Some time in the middle of the afternoon Brendon McCullum quit his position on the balcony, where he had been sitting all through the morning, and disappeared back into the pavilion. He was gone for an hour or so, long enough that you started to wonder if he had clocked that he still had time to make the quarter-to-nine flight from London Heathrow which, with a couple of changes in Dubai and Melbourne, could have had him back in New Zealand by three o’clock Monday morning. Given the way the game was going at the time, he might have fancied his chances of making it back to catch the end of New Zealand’s first innings.
You can only guess what McCullum was thinking behind his sunglasses, the view from his house back in Bay of Plenty, perhaps, his cushy gig making travel shows for Netflix and coaching in the IPL, his stable of race horses, and speculate whether or not there was a touch of remorse about his decision to buy into this project.
Assuming, that is, that it was really him and not a dummy he had rigged up out of bits of discarded kit to buy a little more time for his getaway. He has been pretty inscrutable so far, while he has been sizing up the job he has taken on. You guess that it feels a lot bigger to him now than it did this time last week.
McCullum did come back later in the day, although he seemed to slump lower and lower in his seat until you could barely see his head above the railings.
Maybe he was sending a discreet text to his agent to double check whether there was any mention of a cooling-off period in the small print of the four-year contract Rob Key talked him into signing with the England and Wales Cricket Board.
Early on the first morning, Sky ran a graphic showing how each of their last four head coaches has improved England’s fielding during the first six months in charge. It was a good piece of analysis after their performance at Lord’s, when the slips caught pretty much everything and the fielders’ shies hit the stumps a lot more often than not. But the effect was slightly undermined by the six chances they missed in the rest of the innings, the worst of them the one Joe Root dropped off Daryl Mitchell at slip when his score was on one, which ended up costing them all of 189 runs. Their fielding was lethally sloppy on such a flat pitch.

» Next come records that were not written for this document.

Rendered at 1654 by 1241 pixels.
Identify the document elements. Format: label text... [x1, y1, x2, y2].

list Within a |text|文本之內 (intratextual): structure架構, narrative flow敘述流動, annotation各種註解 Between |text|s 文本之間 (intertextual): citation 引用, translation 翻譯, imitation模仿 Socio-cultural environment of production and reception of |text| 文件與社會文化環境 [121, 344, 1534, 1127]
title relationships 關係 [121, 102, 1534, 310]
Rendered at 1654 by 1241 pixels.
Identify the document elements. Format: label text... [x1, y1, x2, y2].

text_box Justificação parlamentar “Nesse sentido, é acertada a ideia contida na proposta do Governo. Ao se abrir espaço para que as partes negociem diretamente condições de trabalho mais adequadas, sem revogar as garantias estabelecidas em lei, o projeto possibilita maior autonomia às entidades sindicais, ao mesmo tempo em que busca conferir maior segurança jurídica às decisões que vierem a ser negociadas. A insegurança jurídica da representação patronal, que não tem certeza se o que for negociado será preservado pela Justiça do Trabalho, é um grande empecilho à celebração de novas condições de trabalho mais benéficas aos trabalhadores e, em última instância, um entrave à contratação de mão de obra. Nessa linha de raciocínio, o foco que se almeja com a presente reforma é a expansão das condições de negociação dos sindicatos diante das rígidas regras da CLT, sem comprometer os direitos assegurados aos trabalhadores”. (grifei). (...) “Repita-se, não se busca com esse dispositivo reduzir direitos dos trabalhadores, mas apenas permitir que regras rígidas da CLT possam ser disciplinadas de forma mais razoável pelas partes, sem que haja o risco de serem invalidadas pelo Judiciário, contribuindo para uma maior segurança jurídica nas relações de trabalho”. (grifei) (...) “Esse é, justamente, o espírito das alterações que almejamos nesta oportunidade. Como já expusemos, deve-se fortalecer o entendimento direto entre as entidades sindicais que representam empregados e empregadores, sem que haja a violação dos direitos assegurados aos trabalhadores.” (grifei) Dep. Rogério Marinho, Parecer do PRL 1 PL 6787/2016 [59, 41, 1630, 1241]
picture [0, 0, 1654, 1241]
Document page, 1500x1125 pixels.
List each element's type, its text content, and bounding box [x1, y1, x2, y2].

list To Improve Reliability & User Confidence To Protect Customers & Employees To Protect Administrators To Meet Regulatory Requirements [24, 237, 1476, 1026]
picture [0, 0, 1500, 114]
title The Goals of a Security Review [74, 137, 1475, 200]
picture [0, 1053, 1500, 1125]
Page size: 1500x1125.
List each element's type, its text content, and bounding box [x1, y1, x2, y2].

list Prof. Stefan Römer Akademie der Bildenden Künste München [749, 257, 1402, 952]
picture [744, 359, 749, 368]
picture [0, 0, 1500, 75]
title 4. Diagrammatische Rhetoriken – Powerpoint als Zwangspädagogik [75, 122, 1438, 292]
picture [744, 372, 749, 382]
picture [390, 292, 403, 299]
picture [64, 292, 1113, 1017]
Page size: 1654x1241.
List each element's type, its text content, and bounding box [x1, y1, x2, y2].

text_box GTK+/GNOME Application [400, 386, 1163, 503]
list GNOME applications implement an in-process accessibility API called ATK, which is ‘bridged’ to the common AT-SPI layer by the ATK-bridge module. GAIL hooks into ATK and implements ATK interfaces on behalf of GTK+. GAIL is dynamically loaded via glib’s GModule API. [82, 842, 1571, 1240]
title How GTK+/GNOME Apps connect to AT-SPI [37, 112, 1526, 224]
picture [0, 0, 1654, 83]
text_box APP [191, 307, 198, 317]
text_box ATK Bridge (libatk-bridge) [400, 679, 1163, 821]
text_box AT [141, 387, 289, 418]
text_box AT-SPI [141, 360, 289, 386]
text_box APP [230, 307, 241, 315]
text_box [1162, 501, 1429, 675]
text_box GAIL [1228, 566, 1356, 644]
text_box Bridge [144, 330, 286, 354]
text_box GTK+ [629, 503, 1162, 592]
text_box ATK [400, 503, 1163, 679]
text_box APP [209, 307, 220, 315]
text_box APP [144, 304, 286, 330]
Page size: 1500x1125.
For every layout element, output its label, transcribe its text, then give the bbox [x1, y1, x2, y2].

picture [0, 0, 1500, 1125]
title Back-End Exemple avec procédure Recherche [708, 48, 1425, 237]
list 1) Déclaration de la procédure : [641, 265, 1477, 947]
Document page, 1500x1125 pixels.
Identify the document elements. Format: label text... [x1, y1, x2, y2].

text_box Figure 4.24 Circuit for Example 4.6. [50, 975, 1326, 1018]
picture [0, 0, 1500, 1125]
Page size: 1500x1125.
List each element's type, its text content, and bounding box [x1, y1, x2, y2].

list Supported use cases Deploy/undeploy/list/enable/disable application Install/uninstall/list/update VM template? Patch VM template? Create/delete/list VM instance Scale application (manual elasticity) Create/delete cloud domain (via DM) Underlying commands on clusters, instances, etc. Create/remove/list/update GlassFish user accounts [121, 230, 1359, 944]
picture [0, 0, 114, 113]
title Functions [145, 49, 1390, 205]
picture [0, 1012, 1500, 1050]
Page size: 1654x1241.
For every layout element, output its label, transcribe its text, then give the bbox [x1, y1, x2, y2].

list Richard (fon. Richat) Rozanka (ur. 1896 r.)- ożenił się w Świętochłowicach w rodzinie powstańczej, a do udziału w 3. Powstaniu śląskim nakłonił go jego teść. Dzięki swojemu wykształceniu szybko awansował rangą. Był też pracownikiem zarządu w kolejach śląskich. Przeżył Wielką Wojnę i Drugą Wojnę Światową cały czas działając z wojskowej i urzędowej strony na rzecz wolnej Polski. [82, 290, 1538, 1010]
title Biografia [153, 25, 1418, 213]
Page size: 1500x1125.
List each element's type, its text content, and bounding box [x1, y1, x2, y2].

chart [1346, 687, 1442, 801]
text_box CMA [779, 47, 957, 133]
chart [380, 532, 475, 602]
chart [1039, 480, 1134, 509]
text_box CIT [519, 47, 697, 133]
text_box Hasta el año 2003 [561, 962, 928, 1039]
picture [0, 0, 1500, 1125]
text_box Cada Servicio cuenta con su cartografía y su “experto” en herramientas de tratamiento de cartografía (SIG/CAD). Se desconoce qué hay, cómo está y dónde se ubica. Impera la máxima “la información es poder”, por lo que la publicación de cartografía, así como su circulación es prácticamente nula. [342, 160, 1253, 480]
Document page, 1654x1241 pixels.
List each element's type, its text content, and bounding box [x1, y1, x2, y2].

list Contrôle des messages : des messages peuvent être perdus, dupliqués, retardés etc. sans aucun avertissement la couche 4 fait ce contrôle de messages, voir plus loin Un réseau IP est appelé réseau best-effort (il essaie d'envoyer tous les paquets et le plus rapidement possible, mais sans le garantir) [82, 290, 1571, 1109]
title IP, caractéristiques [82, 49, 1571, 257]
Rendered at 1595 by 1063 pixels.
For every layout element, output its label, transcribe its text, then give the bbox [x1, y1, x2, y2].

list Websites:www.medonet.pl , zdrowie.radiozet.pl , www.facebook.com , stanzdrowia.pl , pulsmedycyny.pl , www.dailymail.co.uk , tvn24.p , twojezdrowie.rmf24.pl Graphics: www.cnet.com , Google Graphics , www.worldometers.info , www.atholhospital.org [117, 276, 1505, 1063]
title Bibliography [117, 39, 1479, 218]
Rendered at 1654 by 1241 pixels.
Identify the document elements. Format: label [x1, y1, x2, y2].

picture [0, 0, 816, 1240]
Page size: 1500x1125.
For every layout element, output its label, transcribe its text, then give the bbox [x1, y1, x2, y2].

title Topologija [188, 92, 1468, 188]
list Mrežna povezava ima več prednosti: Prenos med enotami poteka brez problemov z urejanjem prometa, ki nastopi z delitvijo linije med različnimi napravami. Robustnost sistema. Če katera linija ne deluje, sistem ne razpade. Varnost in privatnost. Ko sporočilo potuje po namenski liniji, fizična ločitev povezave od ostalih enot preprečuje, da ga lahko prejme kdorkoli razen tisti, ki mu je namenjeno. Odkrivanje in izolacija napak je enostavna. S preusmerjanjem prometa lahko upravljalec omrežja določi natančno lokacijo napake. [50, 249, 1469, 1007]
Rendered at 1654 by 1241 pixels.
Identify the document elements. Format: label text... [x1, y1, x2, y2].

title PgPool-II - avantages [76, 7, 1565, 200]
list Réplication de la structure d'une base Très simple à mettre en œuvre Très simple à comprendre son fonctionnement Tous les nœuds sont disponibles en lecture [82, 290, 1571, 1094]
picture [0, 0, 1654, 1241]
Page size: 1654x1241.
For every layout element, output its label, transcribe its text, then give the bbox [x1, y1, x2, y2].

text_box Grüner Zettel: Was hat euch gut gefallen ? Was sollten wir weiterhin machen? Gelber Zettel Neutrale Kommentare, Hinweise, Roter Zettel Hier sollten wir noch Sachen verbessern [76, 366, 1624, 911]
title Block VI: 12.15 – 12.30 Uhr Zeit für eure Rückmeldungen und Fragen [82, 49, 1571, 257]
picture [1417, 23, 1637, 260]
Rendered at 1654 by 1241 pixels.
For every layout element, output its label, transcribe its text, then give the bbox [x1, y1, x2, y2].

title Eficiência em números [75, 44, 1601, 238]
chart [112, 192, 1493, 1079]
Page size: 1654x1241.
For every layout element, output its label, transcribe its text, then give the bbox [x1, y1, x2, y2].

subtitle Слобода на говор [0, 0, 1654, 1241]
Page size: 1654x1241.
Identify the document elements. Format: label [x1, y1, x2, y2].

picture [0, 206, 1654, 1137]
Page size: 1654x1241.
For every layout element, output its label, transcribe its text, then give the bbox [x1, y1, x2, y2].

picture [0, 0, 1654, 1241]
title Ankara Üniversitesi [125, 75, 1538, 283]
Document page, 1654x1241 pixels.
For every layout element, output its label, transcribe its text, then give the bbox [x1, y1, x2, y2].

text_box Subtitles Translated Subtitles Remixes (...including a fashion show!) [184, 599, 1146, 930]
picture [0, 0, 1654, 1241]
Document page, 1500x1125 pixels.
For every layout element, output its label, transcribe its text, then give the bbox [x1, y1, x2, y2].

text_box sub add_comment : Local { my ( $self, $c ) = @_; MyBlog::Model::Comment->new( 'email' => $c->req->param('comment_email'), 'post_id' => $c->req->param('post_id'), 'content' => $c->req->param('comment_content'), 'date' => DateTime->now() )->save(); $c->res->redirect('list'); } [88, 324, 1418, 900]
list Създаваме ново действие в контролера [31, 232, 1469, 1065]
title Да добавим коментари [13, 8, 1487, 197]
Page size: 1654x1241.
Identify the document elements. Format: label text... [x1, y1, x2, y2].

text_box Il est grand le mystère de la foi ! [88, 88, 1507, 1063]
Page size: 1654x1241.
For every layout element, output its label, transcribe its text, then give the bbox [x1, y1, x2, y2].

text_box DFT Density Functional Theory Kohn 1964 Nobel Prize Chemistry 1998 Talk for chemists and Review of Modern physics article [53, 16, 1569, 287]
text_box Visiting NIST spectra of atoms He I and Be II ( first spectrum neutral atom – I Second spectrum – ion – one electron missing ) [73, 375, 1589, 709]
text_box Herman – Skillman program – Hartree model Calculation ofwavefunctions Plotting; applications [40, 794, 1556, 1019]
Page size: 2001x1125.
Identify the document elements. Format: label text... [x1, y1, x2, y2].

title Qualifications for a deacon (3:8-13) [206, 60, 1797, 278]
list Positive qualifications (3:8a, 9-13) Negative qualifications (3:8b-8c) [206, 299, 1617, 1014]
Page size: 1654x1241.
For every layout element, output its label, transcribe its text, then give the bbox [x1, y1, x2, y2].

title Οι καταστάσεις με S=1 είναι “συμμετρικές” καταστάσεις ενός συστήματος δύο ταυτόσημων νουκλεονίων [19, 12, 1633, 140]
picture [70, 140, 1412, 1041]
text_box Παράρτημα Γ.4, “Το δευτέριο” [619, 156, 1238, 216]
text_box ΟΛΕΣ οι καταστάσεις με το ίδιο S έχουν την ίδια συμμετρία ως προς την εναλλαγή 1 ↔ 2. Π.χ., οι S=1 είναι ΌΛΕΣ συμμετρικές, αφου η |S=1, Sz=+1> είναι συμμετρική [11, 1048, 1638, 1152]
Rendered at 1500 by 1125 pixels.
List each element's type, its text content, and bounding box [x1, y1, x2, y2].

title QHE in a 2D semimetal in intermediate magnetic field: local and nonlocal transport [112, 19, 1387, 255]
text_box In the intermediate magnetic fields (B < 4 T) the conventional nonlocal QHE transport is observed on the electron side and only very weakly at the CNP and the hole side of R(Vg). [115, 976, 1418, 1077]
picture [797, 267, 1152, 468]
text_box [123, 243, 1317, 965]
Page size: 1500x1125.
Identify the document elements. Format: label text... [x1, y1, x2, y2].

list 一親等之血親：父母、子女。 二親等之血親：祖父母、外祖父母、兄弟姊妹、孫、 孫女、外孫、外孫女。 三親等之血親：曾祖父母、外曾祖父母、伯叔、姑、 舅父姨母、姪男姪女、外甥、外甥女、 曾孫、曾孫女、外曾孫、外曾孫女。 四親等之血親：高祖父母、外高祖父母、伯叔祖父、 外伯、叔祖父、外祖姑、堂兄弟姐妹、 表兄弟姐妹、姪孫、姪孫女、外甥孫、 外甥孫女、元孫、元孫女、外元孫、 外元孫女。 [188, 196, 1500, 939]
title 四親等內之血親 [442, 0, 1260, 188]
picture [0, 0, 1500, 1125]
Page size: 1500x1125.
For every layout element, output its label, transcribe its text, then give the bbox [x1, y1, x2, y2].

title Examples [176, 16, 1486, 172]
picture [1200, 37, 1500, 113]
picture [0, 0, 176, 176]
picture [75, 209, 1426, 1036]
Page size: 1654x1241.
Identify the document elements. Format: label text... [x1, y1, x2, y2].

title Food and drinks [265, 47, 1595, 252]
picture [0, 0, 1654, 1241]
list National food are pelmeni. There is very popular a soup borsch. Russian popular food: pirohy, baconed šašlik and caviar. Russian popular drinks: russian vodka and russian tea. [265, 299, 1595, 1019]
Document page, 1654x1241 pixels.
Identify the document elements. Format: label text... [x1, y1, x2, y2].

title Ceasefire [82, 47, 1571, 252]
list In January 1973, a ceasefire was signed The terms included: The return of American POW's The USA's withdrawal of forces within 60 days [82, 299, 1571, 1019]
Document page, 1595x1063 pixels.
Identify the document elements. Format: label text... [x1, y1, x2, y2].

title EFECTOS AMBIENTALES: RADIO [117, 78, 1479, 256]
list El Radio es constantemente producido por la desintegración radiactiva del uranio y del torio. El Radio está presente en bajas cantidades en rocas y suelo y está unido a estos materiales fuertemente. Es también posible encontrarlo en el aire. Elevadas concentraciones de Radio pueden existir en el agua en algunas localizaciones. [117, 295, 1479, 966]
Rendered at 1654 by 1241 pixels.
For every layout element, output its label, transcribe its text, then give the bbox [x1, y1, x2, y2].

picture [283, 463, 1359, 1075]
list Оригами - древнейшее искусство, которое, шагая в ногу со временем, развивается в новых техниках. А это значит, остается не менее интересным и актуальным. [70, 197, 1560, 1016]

At first England’s bowlers did their best not to let it get to them. Stuart Broad even made a point of going up to pat Zak Crawley on the back after he had dropped Henry Nicholls at slip, although Broad’s hands did both creep up on to his hips when he went off to his spot in the field, which made him look like a disapproving school mistress who the misbehaving kids haven’t noticed has returned to the classroom after she had nipped out for a minute. But as the innings wore on, and on, and on, the smiles grew thinner, their moods a little less forgiving, and that new found sense of compassion for their butter-fingered teammates a little less convincing.
By late Saturday morning it began to feel like England had Statler and Waldorf opening the bowling for them. Broad and Jimmy Anderson both stepped back from the attack after four overs apiece, and then spent a large part of the afternoon chasing the ball around and chuntering to each other, and everyone else, about the condition it was in.
Meanwhile, Ben Stokes put himself through a pitilessly long spell of swing bowling, an act of self-flagellation for making the wrong decision at the toss, while Matt Potts, who isn’t quite quick enough to pull the tactic off, bashed the ball haplessly into the middle of the pitch.
And then there was dear Jack Leach, whose overs rolled innocuously along at the cost of four runs each.
The weary ineffectiveness of it all felt very familiar. England only picked this squad for the first two Tests of this series, you can be sure that once it is over there will be plenty of talk about what they can do to improve their bowling when they get stuck on flattish pitches like this one.
The answer, unfortunately, is not a lot given the state of their injury list. Jofra Archer, and Saqib Mahmood are both out for the season, Olly Stone is back playing T20 cricket for Warwickshire, but when last asked, said he wanted to spend the summer building up his fitness away from Test cricket.
Back to this match, though. The old maxim is that you can never judge a pitch till England have batted on it, and Crawley duly got out 12 balls into their innings. Alex Lees would have joined him soon after if Mitchell hadn’t dropped him at slip. His 84-run partnership with Ollie Pope bodes well though, since England are going to have to bat their way out of this match. They have only got another 400 runs or so to go.